Wafer-Scale Patterning of Lead Telluride Nanowires: Structure, Characterization, and Electrical Properties

Nanowires of lead telluride (PbTe) were patterned on glass surfaces using lithographically patterned nanowire electrodeposition (LPNE). LPNE involved the fabrication by photolithography of a contoured nickel nanoband that is recessed by ≈300 nm into a horizontal photoresist trench. Cubic PbTe was then electrodeposited from a basic aqueous solution containing Pb2+ and TeO32− at the nickel nanoband using a cyclic deposition/stripping potential program in which lead-rich PbTe was first deposited in a negative-going potential scan and excess lead was then anodically stripped from the nascent nanowire by scanning in the positive direction to produce near stoichiometric PbTe.
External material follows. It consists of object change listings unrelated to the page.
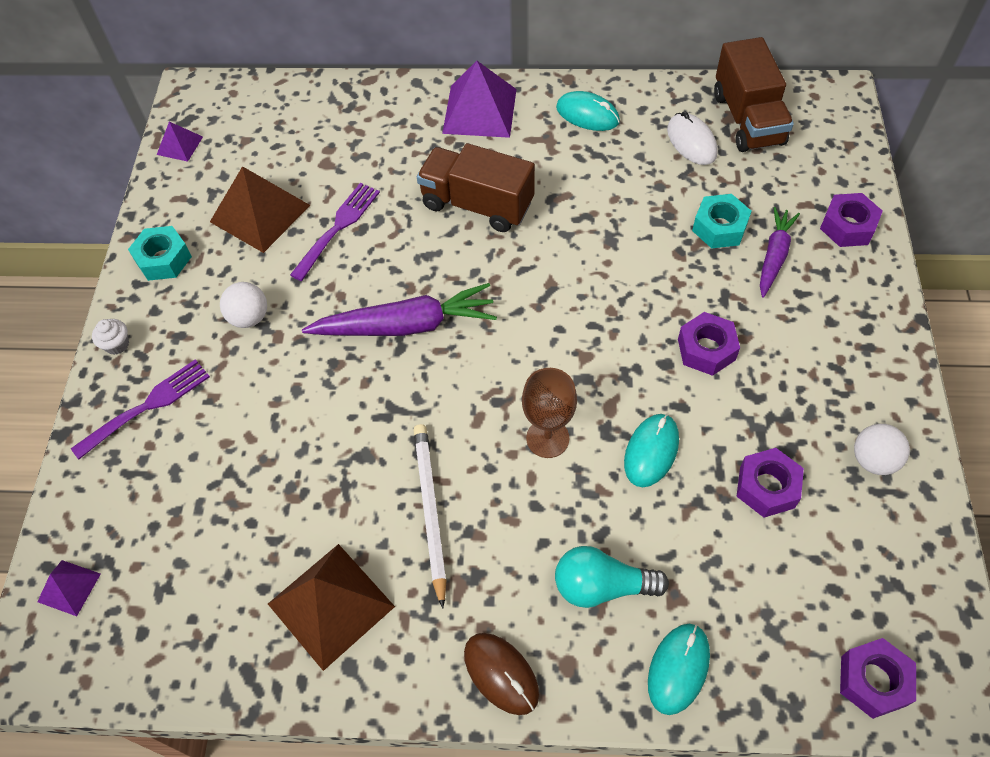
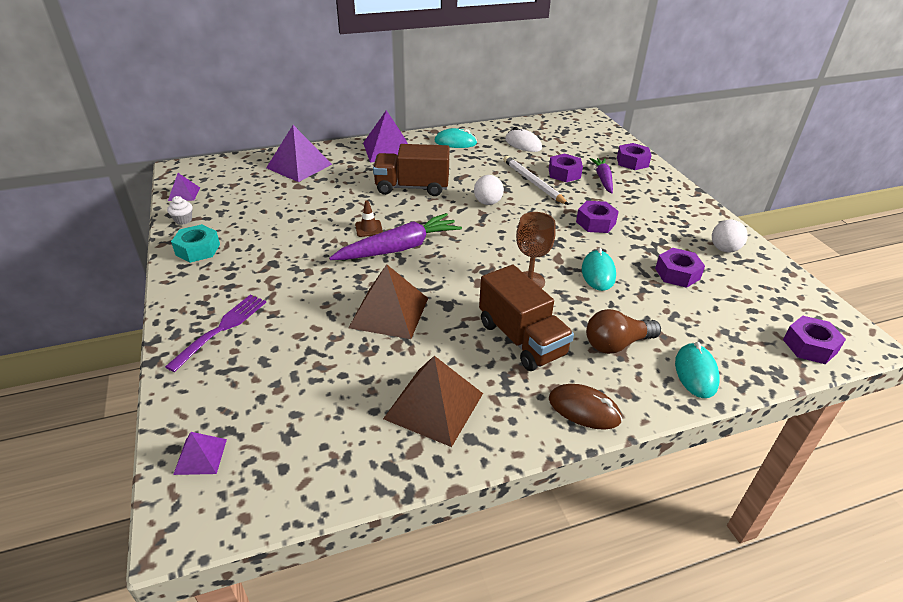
camera: 25 degrees left, 20 degrees down
(117, 344) = (179, 300): white cupcake -> white cupcake (183, 220)
(249, 317) = (281, 266): white ball -> white ball (487, 202)
(260, 213) = (262, 215): brown pyramid -> brown pyramid (389, 312)
(337, 228) = (323, 213): purple fork -> none
(343, 120) = (299, 166): none -> purple pyramid
(383, 276) = (369, 229): none -> brown traffic cone
(430, 511) = (475, 335): white pencil -> white pencil (533, 182)
(602, 586) = (616, 344): turquoise light bulb -> brown light bulb
(719, 227) = (564, 173): turquoise nut -> purple nut
(747, 119) = (547, 131): brown truck -> brown truck (521, 339)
Repeating this scanning procedure permitted PbTe nanowires 60−400 nm in width to be obtained. The wire height was controlled over the range of 20−100 nm based upon the nickel film thickness. Nanowires with lengths exceeding 1 cm were prepared in this study. We report the characterization of these nanowires using X-ray diffraction, transmission electron microscopy and electron diffraction, scanning electron microscopy, and X-ray photoelectron spectroscopy (XPS). The surface chemical composition of PbTe nanowires was monitored by XPS as a function of time during the exposure of these nanowires to laboratory air. One to two monolayers of a mixed Pb and Te oxide are formed during a 24 h exposure. The electrical conductivity of PbTe nanowires was strongly affected by air oxidation, declining from an initial value of 2.0(±1.5) × 10 4 S/m by 61% (for nanowires with a 20 nm thickness), 55% (for 40 nm), and 12% (for 60 nm).